Take out the analytical hats for the next-day story, not just the anniversary. If companies declare they'll save billions by combining back offices, challenge them. Refer to them merely as claims in your story.

Then look for drawbacks. For one, New York consulting firm Bain & Co. Inc. found that 60 percent of big deals under-perform their peers, and half actually "destroy shareholder value." Those are strong words for a transaction touted as "win-win."

In the tech sector, more so than any other industry, companies have seen these marriages turn into ugly divorces or spinoffs, according to a story Sorkin wrote last week.

Another downer -- layoffs. Local employees will likely lose jobs after this deal. Tell their stories.

Reporters should stock rolodexes with research analysts, local institutional investors, labor unions and competitors who can bare the deal's underbelly, even if on background. Sorkin also suggests reporters Google the words "integration specialists" to get their takes on the press release's promises.

Regardless of a CEO's boasts, this month's celebrated union could become next year's most talked-about fallout. Cases in point: AOL-Time Warner and HP-Compaq, which just lost its CEO.

Indeed, human drama is a colorful backdrop for these negotiations. Describe that. Company executives all but read from scripts when they announce deals, but ask them offbeat questions: What was the deal's code name while pending? Where did most negotiations occur? How did management celebrate when they nailed that last number?

That doesn't mean assuming the role of intense inquisitor. "If you approach them with guns ablazing, you're not going to get very much," Sorkin says. Instead, he says, let them wax on about secrets held from their own spouses. "For months, they haven't been able to tell anyone a thing. They're dying to tell the story."

Part of the M&A story is discovering it before executives proclaim it in press release form. That takes source building starting from day one of the job, not day one of the merger announcement.

"If you try to come in cold and make calls, you're not going to get anything," Stone says.

List the companies you cover. Identify the circle of folks who'd know about merger plans months, even years, ahead. Management. Board of directors. In-house counsel. Sometimes, the company's strategic development arm. Perhaps the company has hired outside consultants, investment bankers, lawyers or specialized PR firms.

The closer they move toward deals, the more the circle widens. Look for jilted bidders. Or maybe the company, in its attempt to turn the announcement into a gala event, has booked local hotel ballrooms and hired local printers to churn out glossy brochures.

"All these people should be considered sources at some point," Sorkin says. So meet with them in advance. Suggest off-the-record introductory chats over coffee or lunch. But always be wary of their agendas.

Step two, Sorkin says, is determining which company is a potential merger candidate. Scan their stocks hourly -- any up-or-down activity without accompanying news is reason to pick up the phone and start asking questions. Sorkin checks chat rooms for merger gossip. Other reporters have been tipped off by Federal Aviation Administration's log of corporate jet flight plans.
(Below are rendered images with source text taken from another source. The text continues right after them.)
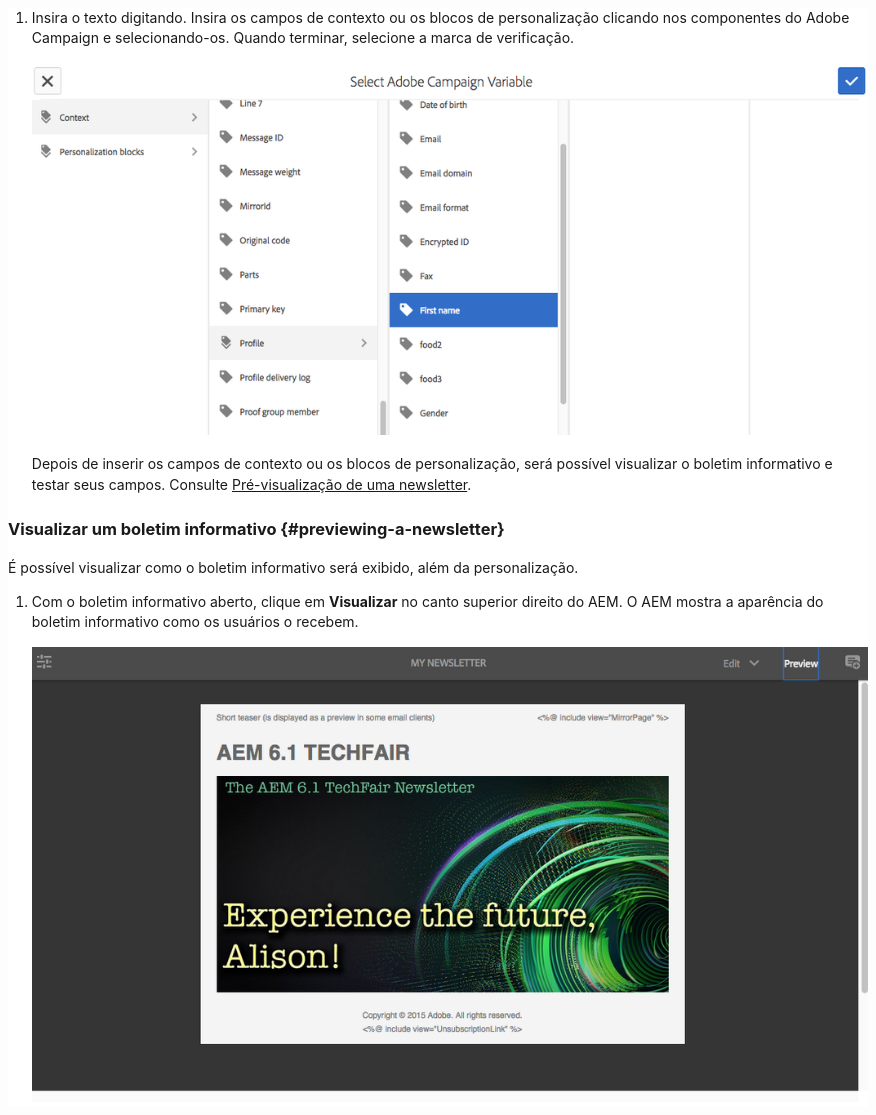 
1. Insira o texto digitando. Insira os campos de contexto ou os blocos de personalização clicando nos componentes do Adobe Campaign e selecionando-os. Quando terminar, selecione a marca de verificação.

   ![chlimage_1-27](assets/chlimage_1-27a.png)

   Depois de inserir os campos de contexto ou os blocos de personalização, será possível visualizar o boletim informativo e testar seus campos. Consulte [Pré-visualização de uma newsletter](#previewing-a-newsletter).

### Visualizar um boletim informativo {#previewing-a-newsletter}

É possível visualizar como o boletim informativo será exibido, além da personalização.

1. Com o boletim informativo aberto, clique em **Visualizar** no canto superior direito do AEM. O AEM mostra a aparência do boletim informativo como os usuários o recebem.

   ![chlimage_1-28](assets/chlimage_1-28a.png)
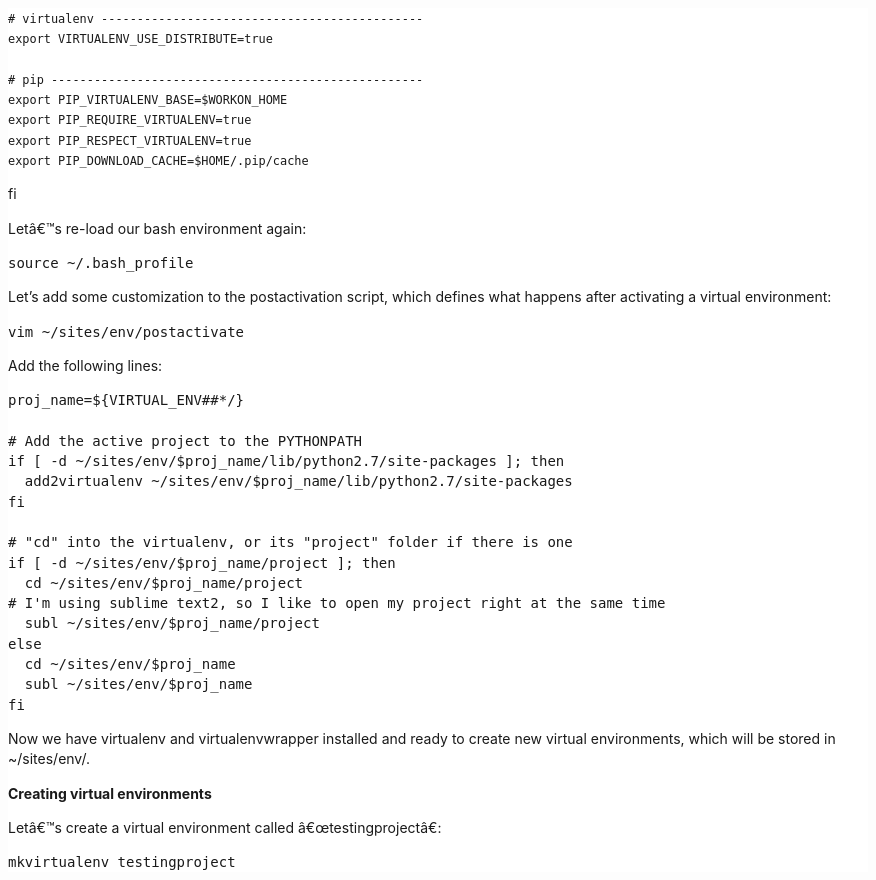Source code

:     # virtualenv ---------------------------------------------
    export VIRTUALENV_USE_DISTRIBUTE=true

    # pip ----------------------------------------------------
    export PIP_VIRTUALENV_BASE=$WORKON_HOME
    export PIP_REQUIRE_VIRTUALENV=true
    export PIP_RESPECT_VIRTUALENV=true
    export PIP_DOWNLOAD_CACHE=$HOME/.pip/cache
fi</pre>

Letâ€™s re-load our bash environment again:

<pre class="prettyprint">source ~/.bash_profile</pre>

Let&#8217;s add some customization to the postactivation script, which defines what happens after activating a virtual environment:

<pre class="prettyprint">vim ~/sites/env/postactivate</pre>

Add the following lines:

<pre class="prettyprint">proj_name=${VIRTUAL_ENV##*/}

# Add the active project to the PYTHONPATH
if [ -d ~/sites/env/$proj_name/lib/python2.7/site-packages ]; then
  add2virtualenv ~/sites/env/$proj_name/lib/python2.7/site-packages
fi

# "cd" into the virtualenv, or its "project" folder if there is one
if [ -d ~/sites/env/$proj_name/project ]; then
  cd ~/sites/env/$proj_name/project
# I'm using sublime text2, so I like to open my project right at the same time
  subl ~/sites/env/$proj_name/project
else
  cd ~/sites/env/$proj_name
  subl ~/sites/env/$proj_name
fi</pre>

Now we have virtualenv and virtualenvwrapper installed and ready to create new virtual environments, which will be stored in ~/sites/env/.

**Creating virtual environments**

Letâ€™s create a virtual environment called â€œtestingprojectâ€:

<pre class="prettyprint">mkvirtualenv testingproject</pre>


 [1]: http://www.virtualenv.org/en/latest/index.html
 [2]: http://www.pip-installer.org/en/latest/index.html
 [3]: http://pypi.python.org/pypi/distribute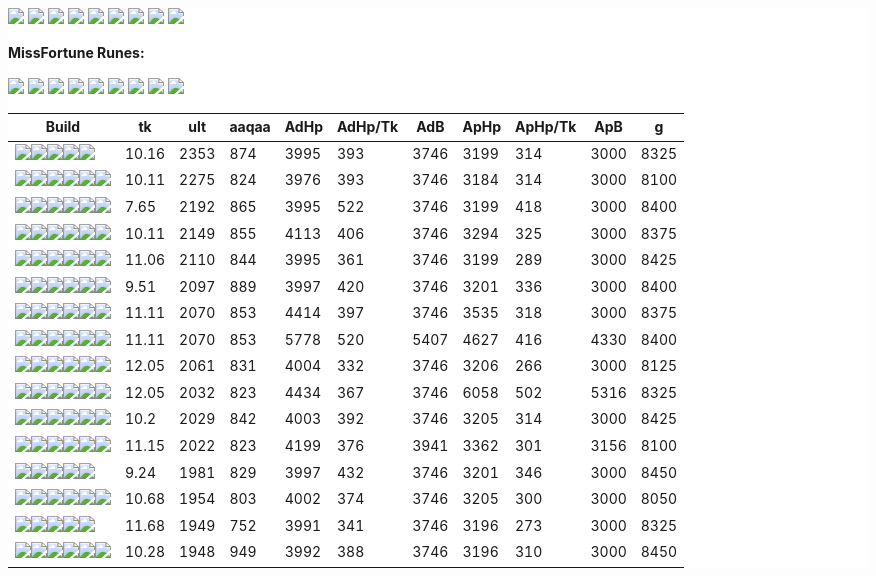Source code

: ![](/Styles/Resolve/VeteranAftershock/VeteranAftershock.png)
![](/Styles/Resolve/FontOfLife/FontOfLife.png)
![](/Styles/Resolve/Conditioning/Conditioning.png)
![](/Styles/Resolve/Revitalize/Revitalize.png)
![](/Styles/Inspiration/MagicalFootwear/MagicalFootwear.png)
![](/Styles/Inspiration/CosmicInsight/CosmicInsight.png)
![](/StatMods/StatModsCDRScalingIcon.png)
![](/StatMods/StatModsArmorIcon.png)
![](/StatMods/StatModsHealthScalingIcon.png)



**MissFortune Runes:**


![](/Styles/Precision/PressTheAttack/PressTheAttack.png)
![](/Styles/Precision/Overheal.png)
![](/Styles/Precision/LegendAlacrity/LegendAlacrity.png)
![](/Styles/Precision/CutDown/CutDown.png)
![](/Styles/Sorcery/AbsoluteFocus/AbsoluteFocus.png)
![](/Styles/Sorcery/GatheringStorm/GatheringStorm.png)
![](/StatMods/StatModsAttackSpeedIcon.png)
![](/StatMods/StatModsAdaptiveForceIcon.png)
![](/StatMods/StatModsArmorIcon.png)





 Build |tk|ult|aaqaa|AdHp|AdHp/Tk|AdB|ApHp|ApHp/Tk|ApB|g
-|-|-|-|-|-|-|-|-|-|-
![](/item/3036.png)![](/item/3142.png)![](/item/1053.png)![](/item/1055.png)![](/item/1037.png)|10.16|2353|874|3995|393|3746|3199|314|3000|8325
![](/item/6691.png)![](/item/3036.png)![](/item/1001.png)![](/item/1053.png)![](/item/1055.png)![](/item/1036.png)|10.11|2275|824|3976|393|3746|3184|314|3000|8100
![](/item/3036.png)![](/item/6675.png)![](/item/1001.png)![](/item/1053.png)![](/item/1055.png)![](/item/1036.png)|7.65|2192|865|3995|522|3746|3199|418|3000|8400
![](/item/3074.png)![](/item/3036.png)![](/item/1001.png)![](/item/1055.png)![](/item/1037.png)![](/item/1036.png)|10.11|2149|855|4113|406|3746|3294|325|3000|8375
![](/item/3036.png)![](/item/3004.png)![](/item/1001.png)![](/item/1053.png)![](/item/1055.png)![](/item/1037.png)|11.06|2110|844|3995|361|3746|3199|289|3000|8425
![](/item/3036.png)![](/item/3031.png)![](/item/1001.png)![](/item/1053.png)![](/item/1055.png)![](/item/1036.png)|9.51|2097|889|3997|420|3746|3201|336|3000|8400
![](/item/3036.png)![](/item/3072.png)![](/item/1001.png)![](/item/1055.png)![](/item/1037.png)![](/item/1036.png)|11.11|2070|853|4414|397|3746|3535|318|3000|8375
![](/item/3036.png)![](/item/6673.png)![](/item/1001.png)![](/item/1055.png)![](/item/1038.png)![](/item/1036.png)|11.11|2070|853|5778|520|5407|4627|416|4330|8400
![](/item/3036.png)![](/item/6695.png)![](/item/1001.png)![](/item/1053.png)![](/item/1055.png)![](/item/1037.png)|12.05|2061|831|4004|332|3746|3206|266|3000|8125
![](/item/3036.png)![](/item/3156.png)![](/item/1001.png)![](/item/1053.png)![](/item/1055.png)![](/item/1037.png)|12.05|2032|823|4434|367|3746|6058|502|5316|8325
![](/item/3036.png)![](/item/3508.png)![](/item/1001.png)![](/item/1053.png)![](/item/1055.png)![](/item/1037.png)|10.2|2029|842|4003|392|3746|3205|314|3000|8425
![](/item/3036.png)![](/item/6692.png)![](/item/1001.png)![](/item/1053.png)![](/item/1055.png)![](/item/1036.png)|11.15|2022|823|4199|376|3941|3362|301|3156|8100
![](/item/3036.png)![](/item/6676.png)![](/item/1053.png)![](/item/1055.png)![](/item/3006.png)|9.24|1981|829|3997|432|3746|3201|346|3000|8450
![](/item/3036.png)![](/item/3006.png)![](/item/1053.png)![](/item/1055.png)![](/item/1038.png)![](/item/1038.png)|10.68|1954|803|4002|374|3746|3205|300|3000|8050
![](/item/3142.png)![](/item/6676.png)![](/item/1053.png)![](/item/1055.png)![](/item/1037.png)|11.68|1949|752|3991|341|3746|3196|273|3000|8325
![](/item/3036.png)![](/item/6671.png)![](/item/1053.png)![](/item/1055.png)![](/item/1036.png)![](/item/1036.png)|10.28|1948|949|3992|388|3746|3196|310|3000|8450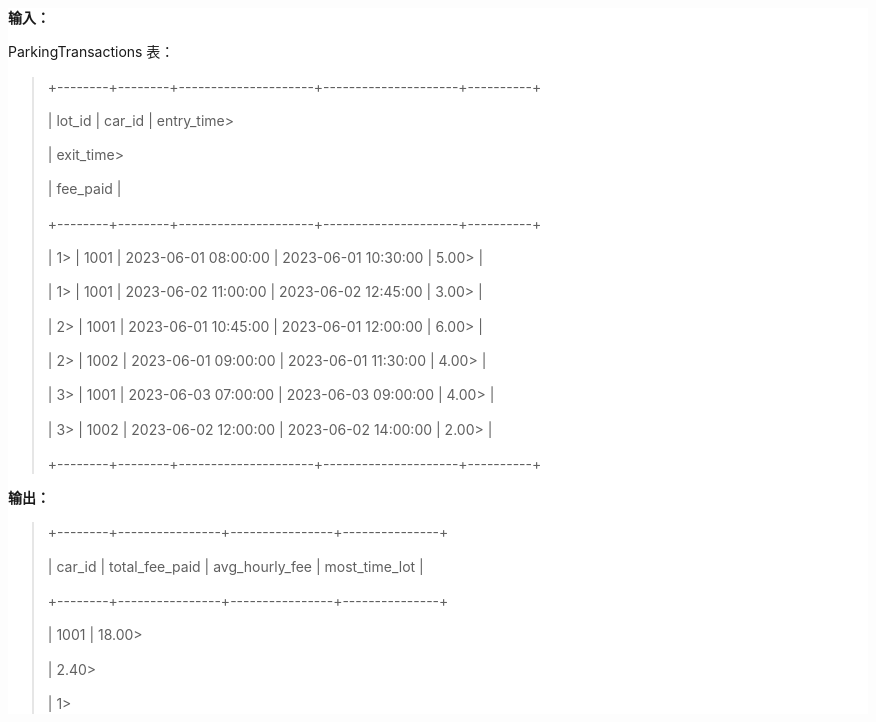 **输入：**

ParkingTransactions 表：

> 
> 
> 
> 
> 
> +--------+--------+---------------------+---------------------+----------+
> 
> | lot_id | car_id | entry_time> 
> > 
>   | exit_time> 
> > 
>    | fee_paid |
> 
> +--------+--------+---------------------+---------------------+----------+
> 
> | 1> 
>   | 1001   | 2023-06-01 08:00:00 | 2023-06-01 10:30:00 | 5.00> 
>  |
> 
> | 1> 
>   | 1001   | 2023-06-02 11:00:00 | 2023-06-02 12:45:00 | 3.00> 
>  |
> 
> | 2> 
>   | 1001   | 2023-06-01 10:45:00 | 2023-06-01 12:00:00 | 6.00> 
>  |
> 
> | 2> 
>   | 1002   | 2023-06-01 09:00:00 | 2023-06-01 11:30:00 | 4.00> 
>  |
> 
> | 3> 
>   | 1001   | 2023-06-03 07:00:00 | 2023-06-03 09:00:00 | 4.00> 
>  |
> 
> | 3> 
>   | 1002   | 2023-06-02 12:00:00 | 2023-06-02 14:00:00 | 2.00> 
>  |
> 
> +--------+--------+---------------------+---------------------+----------+
> 
> 

**输出：**

> 
> 
> 
> 
> 
> +--------+----------------+----------------+---------------+
> 
> | car_id | total_fee_paid | avg_hourly_fee | most_time_lot |
> 
> +--------+----------------+----------------+---------------+
> 
> | 1001   | 18.00> 
> > 
>   | 2.40> 
> > 
>    | 1>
At the St. Louis Post-Dispatch, which is covering its own employer's potential sale to Lee Enterprises Inc., reporters found that Lee's corporate jet had flown to St. Louis twice in December and January, weeks before the sale was announced.

Merger hunting may sound like a pointless pursuit. Sorkin jokingly calls his "the most inefficient job in town."

"You are constantly searching for a needle in a haystack," he says. "Usually there's only one needle. On most days, there's a lot of hay."

But that one needle may pierce hundreds of local workers and investors. There's nothing pointless about telling that story.